= Complete the following =
(1) From the NASCAR column, repeat the passage between "My first response" and "determining a champion.", inclusive.
(2) Answer these from the NASCAR column:
(a) In what year did Ben Blake start covering NASCAR?
(b) In what city were NASCAR's structural changes announced?
(c) Who is named as NASCAR's CEO?
(3) Write the next part of the NASCAR column, picking up after its final sentence.

-------- Text to read --------

Editor's Note: Ben Blake is a long-time racing reporter and commentator known for his honest, perceptive and irreverent commentary. He started covering NASCAR and motorsports in 1982 with The Richmond (Va.) Times-Dispatch and later spent 10 years as chief NASCAR editor for Racer magazine and for SpeedTV. He is author or co-author of five NASCAR-related books, including Dale Earnhardt: Determined, the authorized biography of Dale Earnhardt.
My first response to NASCAR's package of structural changes, announced Jan. 26 in Charlotte, was: fine thing. After years of diddling with details and tweaking (NASCAR President Mike Helton's and U.S. President Barack Obama's favorite word) around the edges, the cartel finally presented a comprehensive plan for conducting races and determining a champion.
Then it struck me: No matter what the positive radiation from the announcement, NASCAR CEO Brian France's single stroke of monumental silicone idiocy remains ? the so-called Chase to the Sprint Cup championship. As long as that bit of opium folly exists, confusion will continue to plague each season, and the sport's championship will stand as a joke.

-------- Entries shown --------

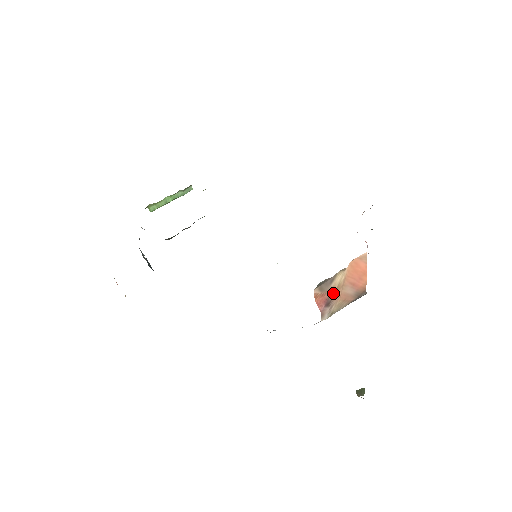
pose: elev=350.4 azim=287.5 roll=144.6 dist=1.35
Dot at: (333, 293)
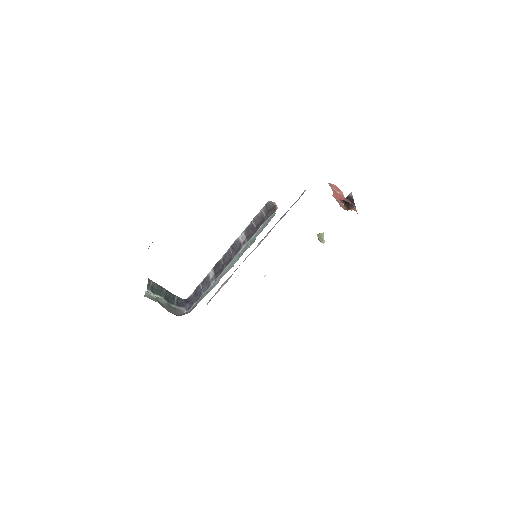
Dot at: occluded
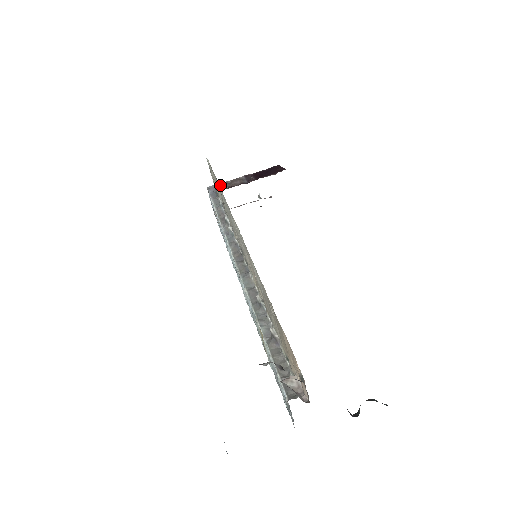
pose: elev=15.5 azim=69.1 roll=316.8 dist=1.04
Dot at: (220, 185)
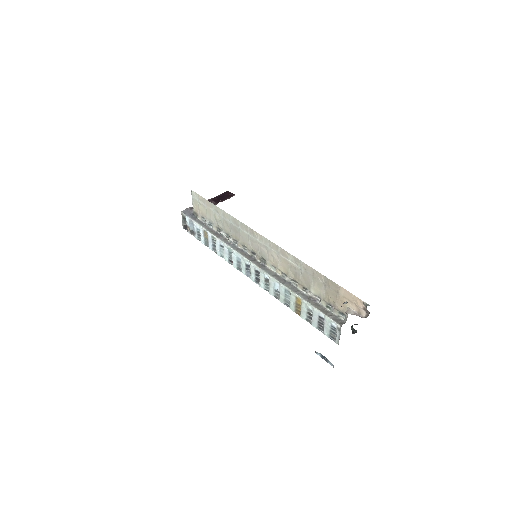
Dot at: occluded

--------
-------- Entries shown --------

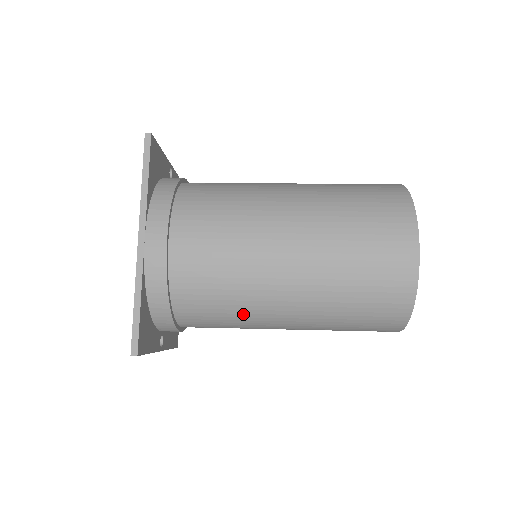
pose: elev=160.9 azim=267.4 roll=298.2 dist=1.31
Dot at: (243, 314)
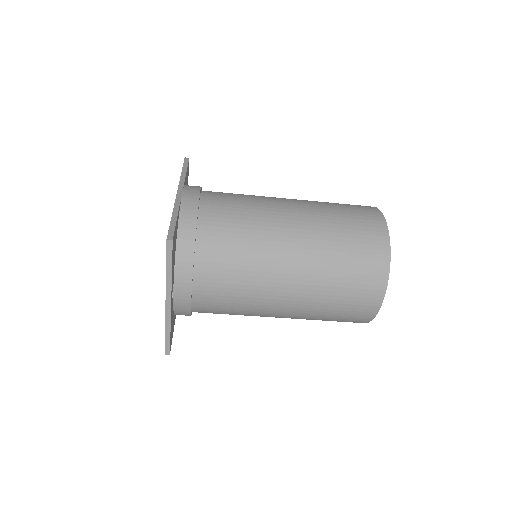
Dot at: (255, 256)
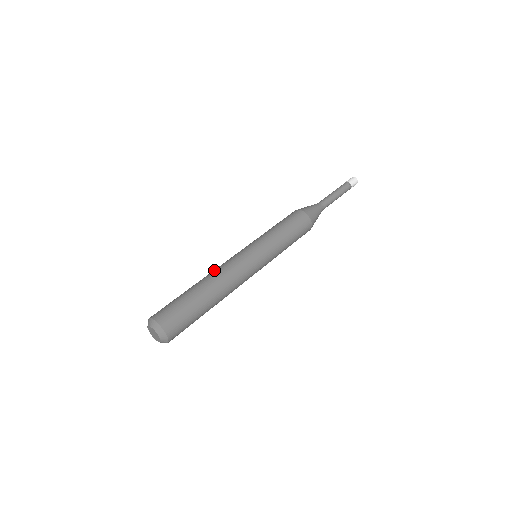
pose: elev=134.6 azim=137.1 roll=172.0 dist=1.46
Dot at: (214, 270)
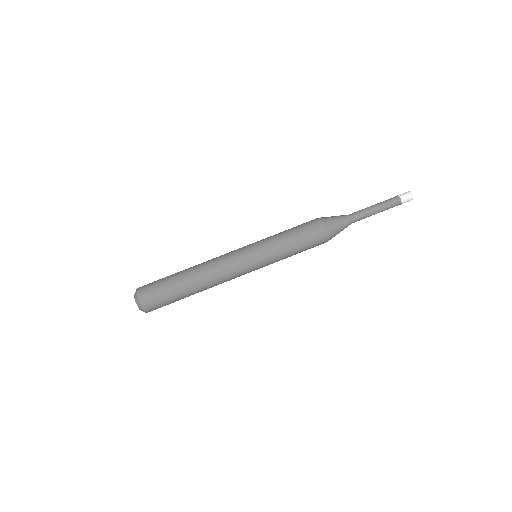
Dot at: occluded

--------

= Final results =
(1)
My first response to NASCAR's package of structural changes, announced Jan. 26 in Charlotte, was: fine thing. After years of diddling with details and tweaking (NASCAR President Mike Helton's and U.S. President Barack Obama's favorite word) around the edges, the cartel finally presented a comprehensive plan for conducting races and determining a champion.

(2)
(a) 1982
(b) Charlotte
(c) Brian France

(3)
First, what I liked: The idea of a simplified points system is a good one, and what could be more simple than awarding race points on a 1 to 43 scale for 43 finishing positions (assuming 43 racers continue to show at every event)? One recurring term in the talking-head talking points was that the fans won't need a calculator. This is quite true. And it also brings NASCAR more in line with the World Championship, American open-wheel, and weekly stock-car racing.
Good. Check one.
Also, I'll give NASCAR a hand for juicing up qualifying with some drama. Time trials, especially in the restricted era, offer a good opportunity for a three-hour nap, and really, what's a pole position without a speed record or some other brush with danger?
What NASCAR has done (and this certainly is not new, motorsports-wise) is to set the order of time trials according to practice speeds, with the fastest going out last. This puts some punch into practice, then lets the story build until the fastest man on the lot gets his chance.
Good. Check two.
Where the thing begins to break down is in computation of points for winning, leading laps, and leading the most laps. NASCAR persists in believing that running in front lap after lap after lap is worth a reward ? and is what the customers want to see.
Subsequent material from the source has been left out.